OrientDB is a self-claimed graph database. However, it completely misses the above 2 points. This is evident when it tries to compare itself against a true graph database, Neo4j.
Comparison Point
Complex Domains Support schemas around graphs, i.e. vertex and edge hierarchies. Only support "flat" labels for vertices and edges.
Query Language OrientDB's query language is built on SQL. Considering most developers are familiar with SQL, working with OrientDB is just easier. Neo4j has its own Query Language called "Cypher" which requires training to learn a new language.

What are "schemas around graphs?" They are METADATA! Neo4j's not supporting schemas is a conscious  strategic design decision, not a trade-off between simplicity or capability. Hierarchy is just a tree structure, a specific type of graph. No matter how complex a domain hierarchy is, a graph database can model it natively as data. There is absolutely no need to introduce metadata. Modeling domain hierarchies as metadata instead of data in a graph database is like putting the donkey before a car.

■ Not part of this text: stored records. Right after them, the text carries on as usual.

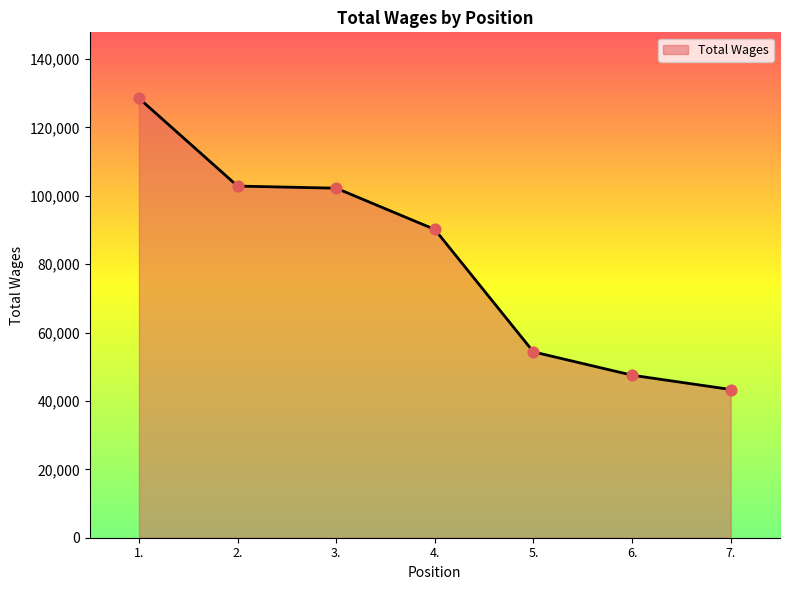

Between 6. and 1., which is larger?

1.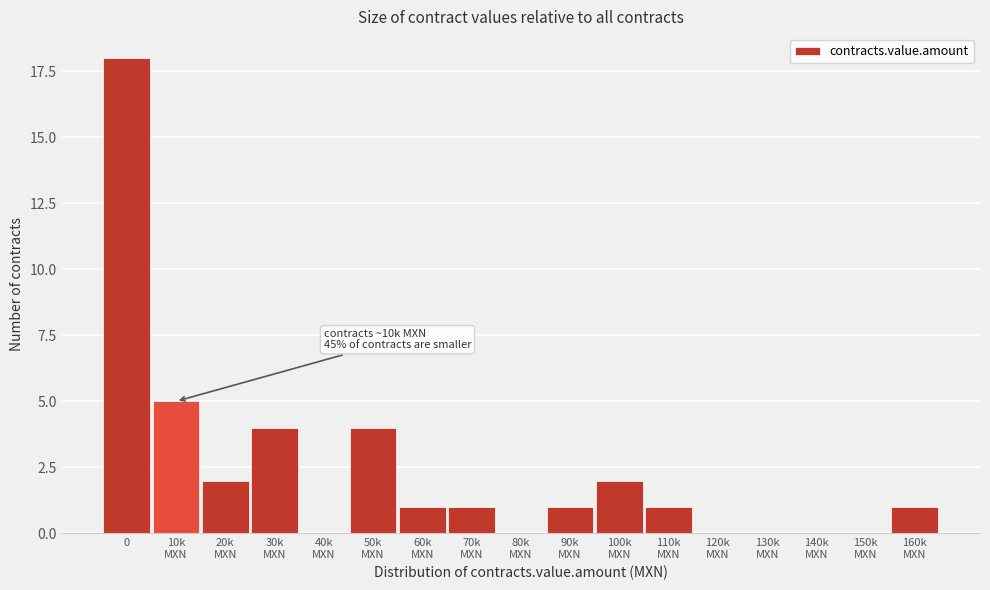

What is the greatest value displayed?

18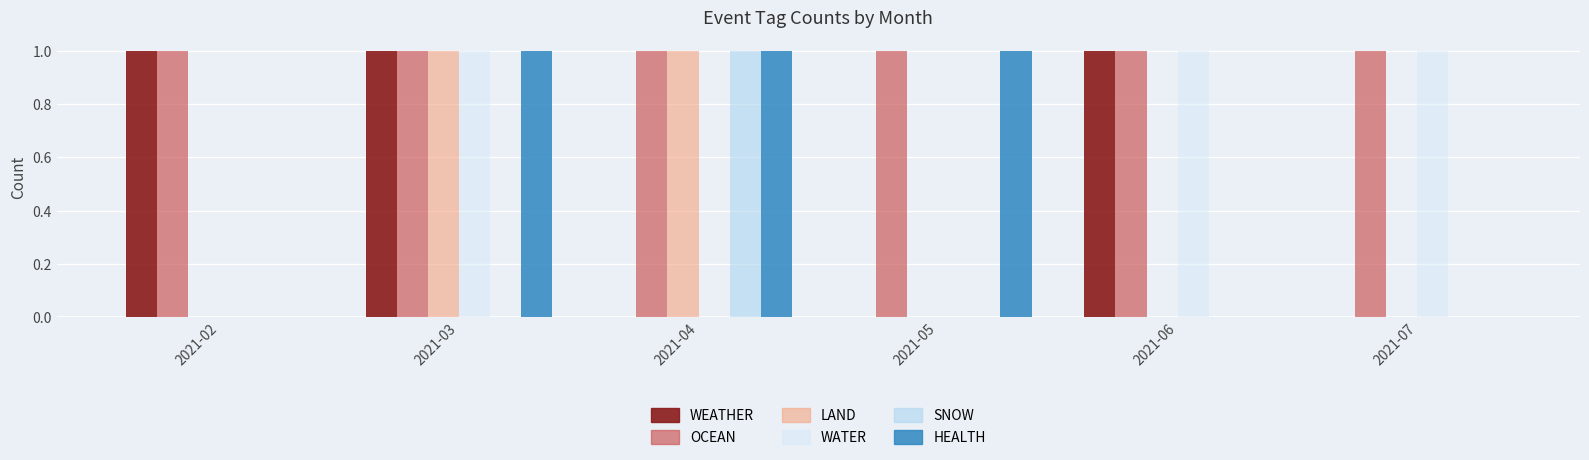

Is the value of HEALTH at 2021-04 greater than the value of WATER at 2021-02?

Yes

Cypher provides liberating expressiveness for querying graphs. Its advantages over SQL is at the same level as comparing OOP to procedure languages. Criticizing Cypher on the base of developers' familiarity with SQL is like a swordsmith running a negative ad against a gun shop. "Every knight knows how to use a sword. It requires training to use a gun."

Sunday, August 14, 2016

A Graph is Worth a Thousand Words, Part 2

A Graph is Worth a Thousand Words, Part 1.

What are the things that a graph database can do, but a relational database can't? This is the burning question anyone from SQL world would ask when they first hear about graph database.

In part 1, I pointed out that a graph database allows you to discover/query complex relationships, while a relational database assumes you already know the relationships beforehand. This is mainly contributed to the fact that relationships are treated as first-class data in a graph database, and second-class metadata in a relational database.

There is another major reason why a graph database makes relationship discovery possible: its new graph-based query language. To discover relations implies that you don't know them in advance. Without knowing the relationships, you cannot write any SQL queries. You must explicitly spell out the relationships in a SQL query's FROM clause to join tables together. Using SQL to discover relationships is to put the cart before the donkey.

A graph query language, e.g. Cypher, allows you to query relationships without explicitly spelling out their specifics. This is equivalent to allowing wildcards in FROM clauses, such as "TABLE_A join *", or even "* join *". Not only the tables can be wildcarded, but also the join levels, like "A join (1..3) B" or "* join(*) *".

This makes graph databases extremely tool-friendly, or self-serving-friendly. The current generation of self-serving data discovery tools relies on predefined data models. You cannot point such a tool to an unknown relational database and start to discover. With a graph database and a Cypher-powered tool? Yes We Can!